X's Head of Product, Nikita Bier, has revealed plans to terminate the Communities feature come May. Launched prior to Elon Musk's purchase and rebranding of Twitter, this tool enabled individuals to establish, participate in, and oversee public forums centered on specific hobbies. It allowed subscribers to track feeds tailored exclusively to preferred accounts or themes, though adoption fell short of the network's expectations.
Bier noted in another update that although Communities boasted an ambitious concept, engagement hovered below 0.4% of the user base, while accounting for 80% of complaints regarding spam, monetary fraud, and harmful software on the platform. The maintenance demands consumed up to 50% of the development team's efforts during certain periods, diverting resources from broader platform improvements. Bier acknowledged legitimate applications for specialized discussions among genuine participants, but highlighted that the busiest forums often served as recruitment outlets for Kick or paid content-sharing networks, straying from the original purpose.
As an alternative, X plans to integrate group functionality into its emerging XChat application, which presently supports conversations with as many as 350 participants and is slated for upgrades to accommodate up to 1,000 in due course, according to Bier.

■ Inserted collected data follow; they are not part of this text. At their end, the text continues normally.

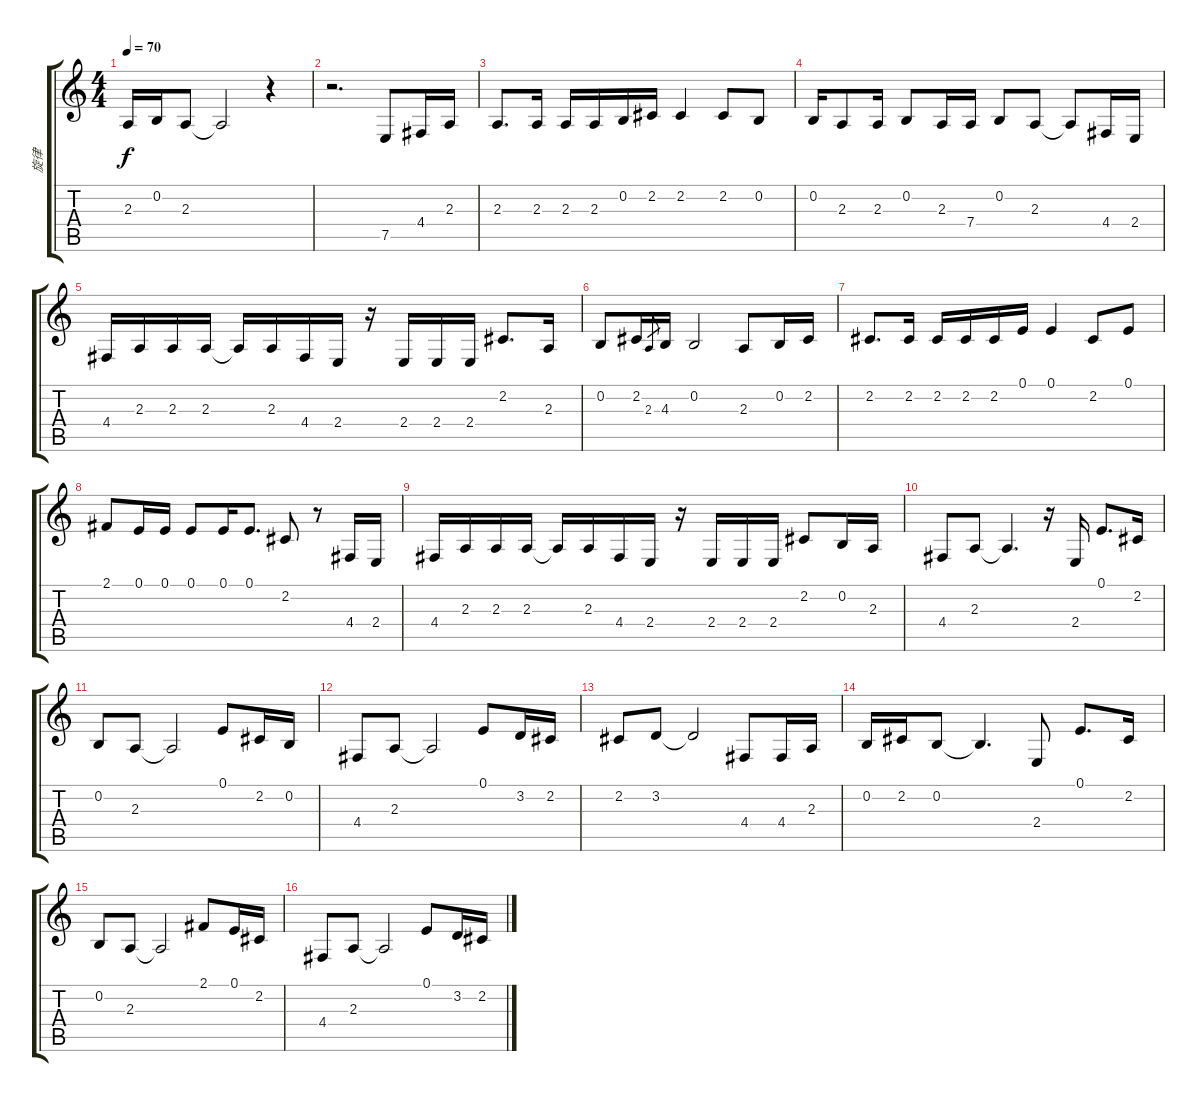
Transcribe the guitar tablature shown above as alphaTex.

\track ("旋律" "旋律") {instrument harmonica}
\staff {score tabs}
\tuning (E4 B3 G3 D3 A2 E2) {hide}
\ts (4 4)
\tempo 70
\clef g2
\ks c
2.3.16{dy f} 0.2.16 2.3.8 2.3{t}.2 r.4 |
r.2{d} 7.5.8 4.4.16 2.3.16 |
2.3.8{d} 2.3.16 2.3.16 2.3.16 0.2.16 2.2.16 2.2.4 2.2.8 0.2.8 |
0.2.16 2.3.8 2.3.16 0.2.8 2.3.16 7.4.16 0.2.8 2.3.8 2.3{t}.8 4.4.16 2.4.16 |
4.4.16 2.3.16 2.3.16 2.3.16 2.3{t}.16 2.3.16 4.4.16 2.4.16 r.16 2.4.16 2.4.16 2.4.16 2.2.8{d} 2.3.16 |
0.2.8 2.2.16 2.3.8{gr} 4.3.16 0.2.2 2.3.8 0.2.16 2.2.16 |
2.2.8{d} 2.2.16 2.2.16 2.2.16 2.2.16 0.1.16 0.1.4 2.2.8 0.1.8 |
2.1.8 0.1.16 0.1.16 0.1.8 0.1.16 0.1.8{d} 2.2.8 r.8 4.4.16 2.4.16 |
4.4.16 2.3.16 2.3.16 2.3.16 2.3{t}.16 2.3.16 4.4.16 2.4.16 r.16 2.4.16 2.4.16 2.4.16 2.2.8 0.2.16 2.3.16 |
4.4.8 2.3.8 2.3{t}.4{d} r.16 2.4.16 0.1.8{d} 2.2.16 |
0.2.8 2.3.8 2.3{t}.2 0.1.8 2.2.16 0.2.16 |
4.4.8 2.3.8 2.3{t}.2 0.1.8 3.2.16 2.2.16 |
2.2.8 3.2.8 3.2{t}.2 4.4.8 4.4.16 2.3.16 |
0.2.16 2.2.16 0.2.8 0.2{t}.4{d} 2.4.8 0.1.8{d} 2.2.16 |
0.2.8 2.3.8 2.3{t}.2 2.1.8 0.1.16 2.2.16 |
4.4.8 2.3.8 2.3{t}.2 0.1.8 3.2.16 2.2.16
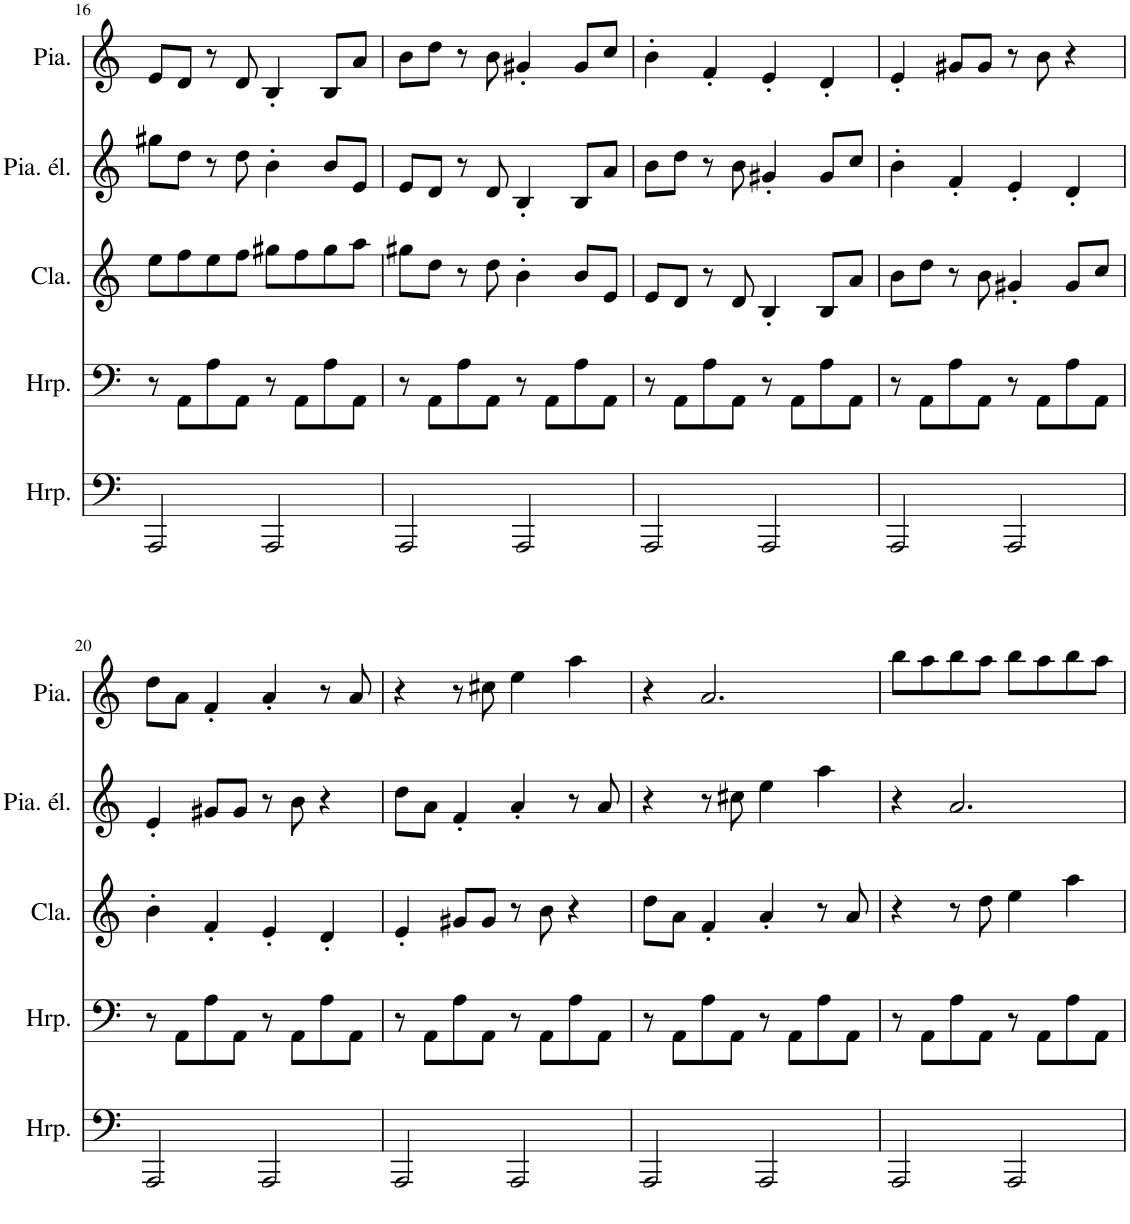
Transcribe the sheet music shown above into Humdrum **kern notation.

**kern	**kern	**kern	**kern	**kern
*part5	*part4	*part3	*part2	*part1
*staff5	*staff4	*staff3	*staff2	*staff1
*I"Harpe	*I"Harpe	*I"Clavecin	*I"Piano électrique	*I"Piano, Clair Obscure
*I'Hrp.	*I'Hrp.	*I'Cla.	*I'Pia. él.	*I'Pia.
!!LO:PB:g=z
*clefF4	*clefF4	*clefG2	*clefG2	*clefG2
*k[]	*k[]	*k[]	*k[]	*k[]
*M4/4	*M4/4	*M4/4	*M4/4	*M4/4
=16	=16	=16	=16	=16
2AAA/	8r	8ee\L	8gg#X\L	8e/L
.	8AA\L	8ff\	8dd\J	8d/J
.	8A\	8ee\	8r	8r
.	8AA\J	8ff\J	8dd\	8d/
2AAA/	8r	8gg#X\L	4b'\	4B'/
.	8AA\L	8ff\	.	.
.	8A\	8gg#\	8b/L	8B/L
.	8AA\J	8aa\J	8e/J	8a/J
=17	=17	=17	=17	=17
2AAA/	8r	8gg#X\L	8e/L	8b\L
.	8AA\L	8dd\J	8d/J	8dd\J
.	8A\	8r	8r	8r
.	8AA\J	8dd\	8d/	8b\
2AAA/	8r	4b'\	4B'/	4g#X'/
.	8AA\L	.	.	.
.	8A\	8b/L	8B/L	8g#/L
.	8AA\J	8e/J	8a/J	8cc/J
=18	=18	=18	=18	=18
2AAA/	8r	8e/L	8b\L	4b'\
.	8AA\L	8d/J	8dd\J	.
.	8A\	8r	8r	4f'/
.	8AA\J	8d/	8b\	.
2AAA/	8r	4B'/	4g#X'/	4e'/
.	8AA\L	.	.	.
.	8A\	8B/L	8g#/L	4d'/
.	8AA\J	8a/J	8cc/J	.
=19	=19	=19	=19	=19
2AAA/	8r	8b\L	4b'\	4e'/
.	8AA\L	8dd\J	.	.
.	8A\	8r	4f'/	8g#X/L
.	8AA\J	8b\	.	8g#/J
2AAA/	8r	4g#X'/	4e'/	8r
.	8AA\L	.	.	8b\
.	8A\	8g#/L	4d'/	4r
.	8AA\J	8cc/J	.	.
!!LO:LB:g=z
=20	=20	=20	=20	=20
2AAA/	8r	4b'\	4e'/	8dd\L
.	8AA\L	.	.	8a\J
.	8A\	4f'/	8g#X/L	4f'/
.	8AA\J	.	8g#/J	.
2AAA/	8r	4e'/	8r	4a'/
.	8AA\L	.	8b\	.
.	8A\	4d'/	4r	8r
.	8AA\J	.	.	8a/
=21	=21	=21	=21	=21
2AAA/	8r	4e'/	8dd\L	4r
.	8AA\L	.	8a\J	.
.	8A\	8g#X/L	4f'/	8r
.	8AA\J	8g#/J	.	8cc#X\
2AAA/	8r	8r	4a'/	4ee\
.	8AA\L	8b\	.	.
.	8A\	4r	8r	4aa\
.	8AA\J	.	8a/	.
=22	=22	=22	=22	=22
2AAA/	8r	8dd\L	4r	4r
.	8AA\L	8a\J	.	.
.	8A\	4f'/	8r	2.a/
.	8AA\J	.	8cc#X\	.
2AAA/	8r	4a'/	4ee\	.
.	8AA\L	.	.	.
.	8A\	8r	4aa\	.
.	8AA\J	8a/	.	.
=23	=23	=23	=23	=23
2AAA/	8r	4r	4r	8bb\L
.	8AA\L	.	.	8aa\
.	8A\	8r	2.a/	8bb\
.	8AA\J	8dd\	.	8aa\J
2AAA/	8r	4ee\	.	8bb\L
.	8AA\L	.	.	8aa\
.	8A\	4aa\	.	8bb\
.	8AA\J	.	.	8aa\J
=	=	=	=	=
*-	*-	*-	*-	*-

To ease the transition, administrators can now attach invitations to their forums, directing members to XChat groups ahead of the full decommissioning on May 30—a delay from the initial May 6 target.
This shift may help sustain community interactions, yet real-time messaging differs markedly from the non-simultaneous, dedicated post stream provided by Communities. Such chats require immediate engagement in a manner that curated feeds do not. For curated streams centered on particular subjects, subscribers must now rely on X's recently introduced personalized timeline option, powered by Grok AI to compile content into themed collections such as cuisine, visual arts, or imaging.